Our early start five years ago, and all the hard lessons learned since, allows us to easily assume a commanding position in multi-cloud deployments. Engineering teams just now starting their “cloud journeys” will learn from us pioneers, but there is an old saying; “until you’ve walked a mile in my shoes, don’t claim to know anything otherwise.”
Multi-cloud requires a demonstrated prowess at:
- DevOps expertise
- Automated deployments
- Cloud-aware security and systems monitoring
- Cost analysis and modeling frameworks
- The learned, trial-by-fire understanding of how virtual infrastructure is very different than a physical hardware hosting environment
- And the right use case for cloud computing
I have covered many of these topics in previous posts.
So as we take our next steps on the multi-cloud journey, here is what we are learning.
Types of Clouds:
- Amazon Web Services and derivatives like Eucalyptus
- Rackspace Cloud and derivatives powered by Openstack
- IBM SmartCloud
- Microsoft Azure
- VMWare and CloudFoundry Clouds
- Boutique clouds like Softlayer, Joyent, Terramark and others
Some clouds (like Amazon) offer a combination of IaaS and PaaS, while others focus mostly on IaaS (IBM, Rackspace) or PaaS (Microsoft Azure).
Our preferred strategy is to work with large public IaaS clouds like AWS, Rackspace and IBM. This is because PaaS centric environments are less flexible and force vendor lock-in. In a few years the cloud landscape (cloudscape?) will mature, and the same way we think about IaaS as being more flexible than PaaS, the PaaS problems of today will be worked out and it will be possible to plan for a time when multi-cloud can embrace PaaS as well as IaaS.
Most of the IaaS clouds behave the same with regard to API’s and underlying operating concepts. This is a good thing, and makes multi-cloud easier to implement. But what we are seeing as differences between the popular IaaS clouds is the costing models. AWS, being the first, did set standards such as “pay as you go” and a simplified billing model that is easy to project monthly expenses.
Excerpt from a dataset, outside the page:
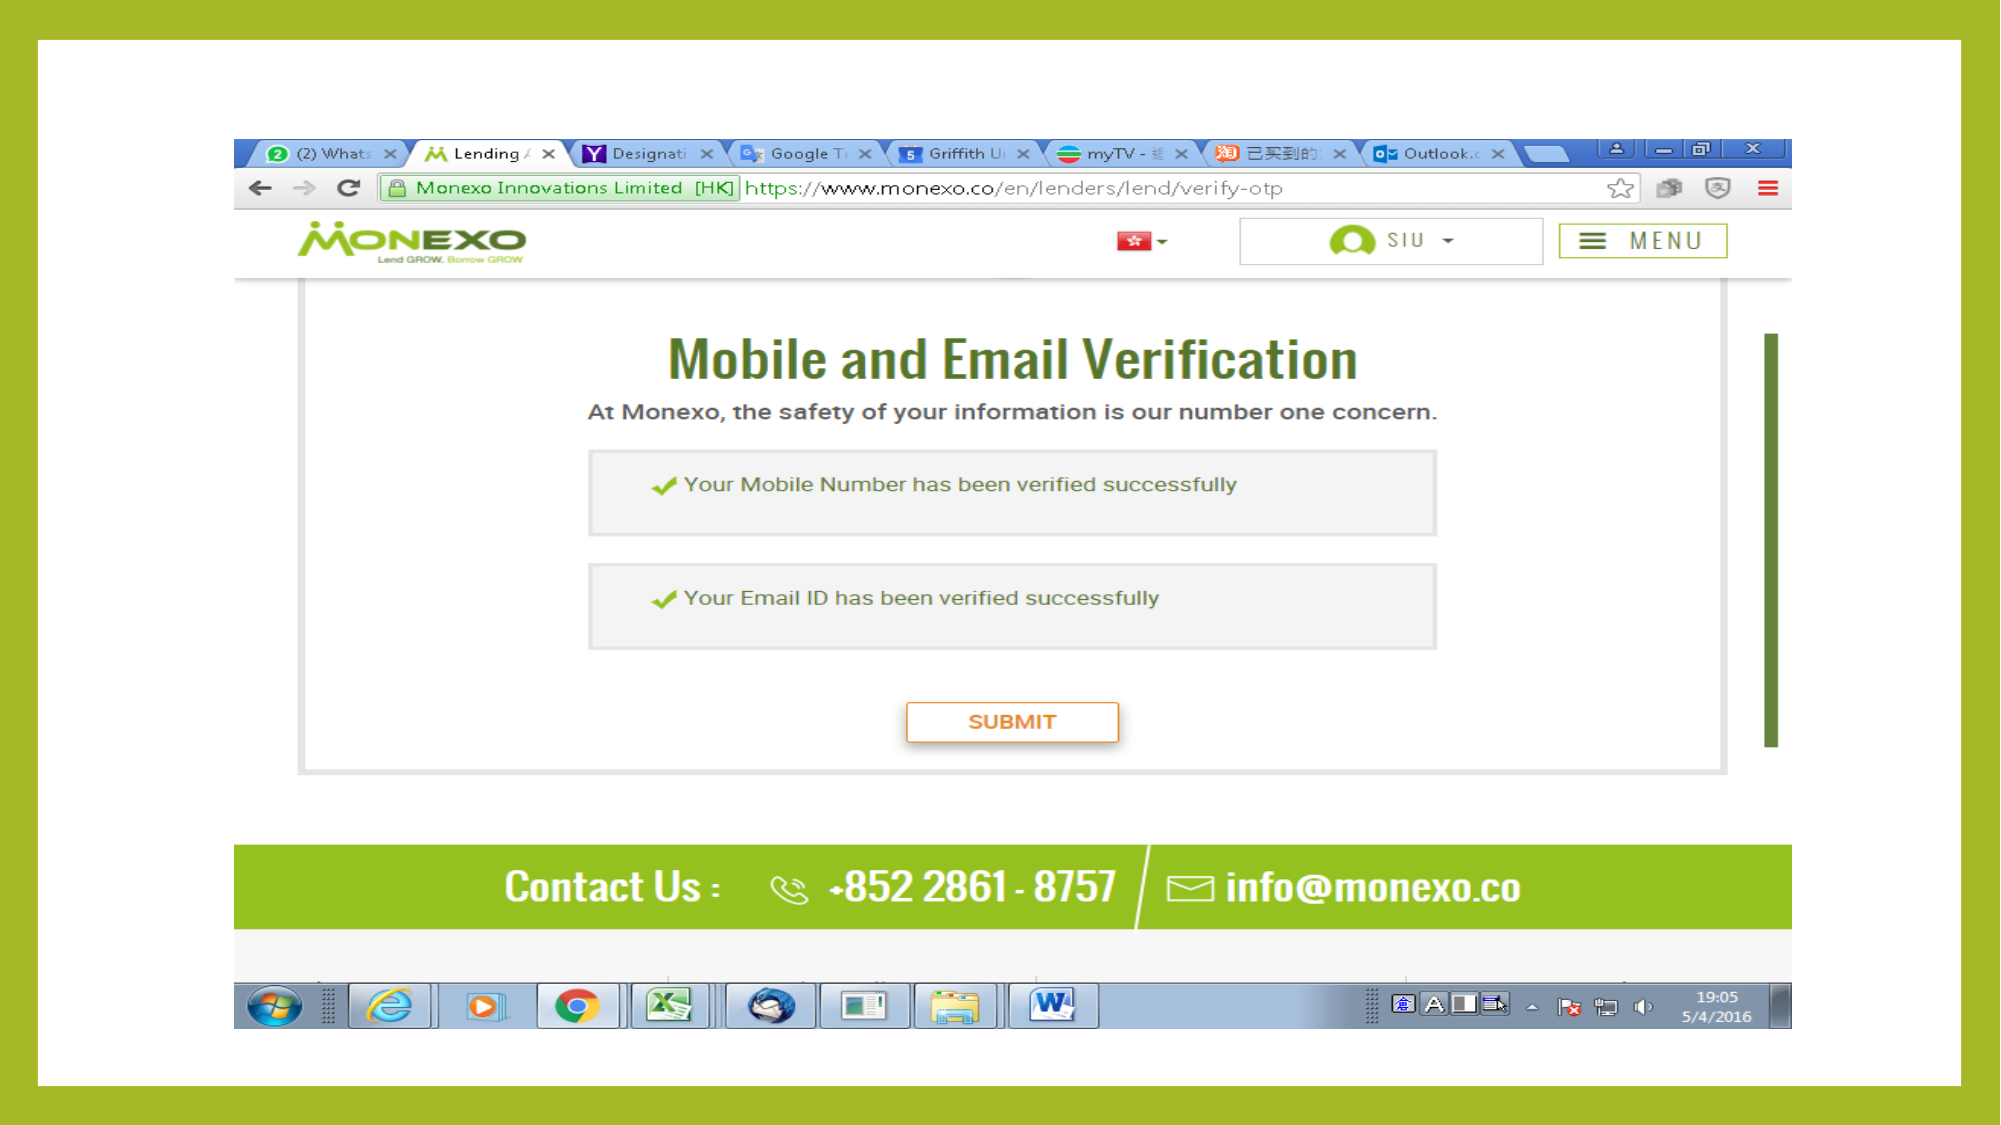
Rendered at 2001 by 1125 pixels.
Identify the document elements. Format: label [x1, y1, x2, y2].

picture [234, 139, 1792, 1029]
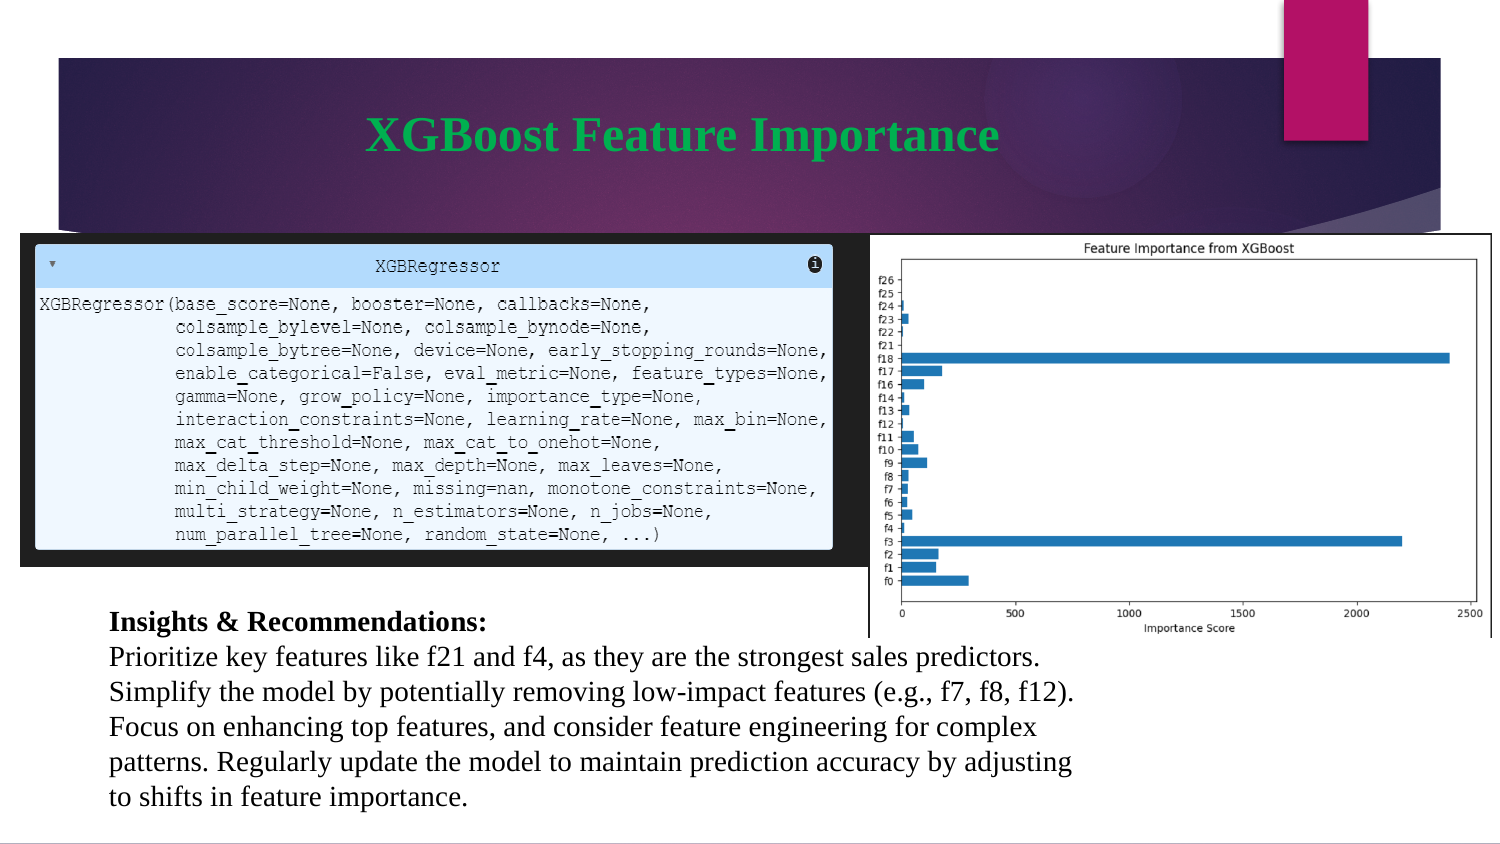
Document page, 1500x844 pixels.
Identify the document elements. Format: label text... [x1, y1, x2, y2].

The differences are in areas like the ratio of compute cores to local storage. And the availability of commodity priced object stores and block-based logical volume file systems. Our internal cost management tool is being extended to map the different cost models to a common view across all IaaS infrastructures. We’re now measuring spend by cost per object processed, cost per hour for all processing, and setting budget alarms when trending data starts to deviate from plan.
It’s an exciting time be at the forefront of the cloud (re)volution. We were there for day 1 of the original cloud, mastering it (and sometimes being defeated) and now we are charting new territory with multi-cloud deployments.